## EXERCISE INPUTS
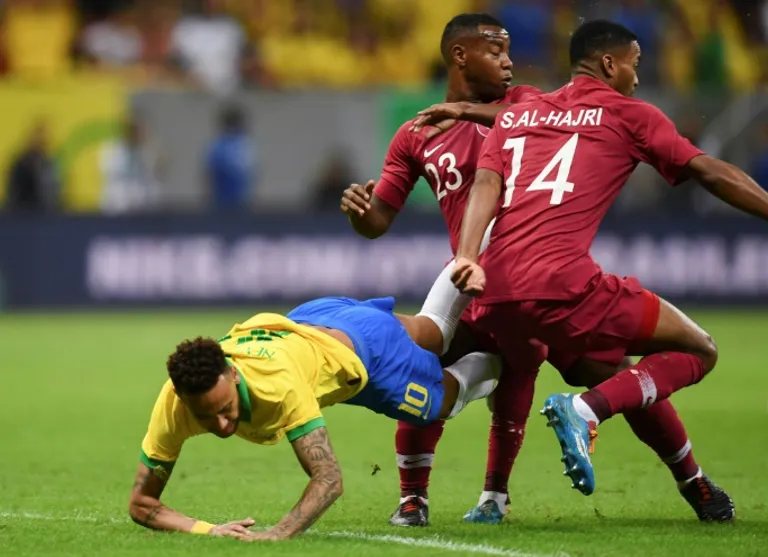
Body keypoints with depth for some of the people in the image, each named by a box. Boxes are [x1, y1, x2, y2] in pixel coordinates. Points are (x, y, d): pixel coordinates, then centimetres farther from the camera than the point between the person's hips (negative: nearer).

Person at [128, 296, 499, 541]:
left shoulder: (279, 384, -50)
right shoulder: (174, 403, -38)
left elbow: (329, 479, -49)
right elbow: (140, 504, -33)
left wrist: (278, 535, -62)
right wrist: (204, 530, -50)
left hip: (362, 349, -4)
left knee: (440, 401, 26)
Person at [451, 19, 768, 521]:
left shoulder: (514, 117, 25)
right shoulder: (629, 115, 13)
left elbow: (486, 184, 7)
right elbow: (710, 173, 6)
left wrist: (467, 257, -7)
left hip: (494, 290, 5)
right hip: (564, 286, -5)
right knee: (699, 352, 5)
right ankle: (585, 410, -15)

## DESCRIPTION OF THE TASK
Pick out each line in the data above that contains the word "shoulder" and copy those lines unchanged.

## RESPONSE BELOW
left shoulder: (279, 384, -50)
right shoulder: (174, 403, -38)
left shoulder: (514, 117, 25)
right shoulder: (629, 115, 13)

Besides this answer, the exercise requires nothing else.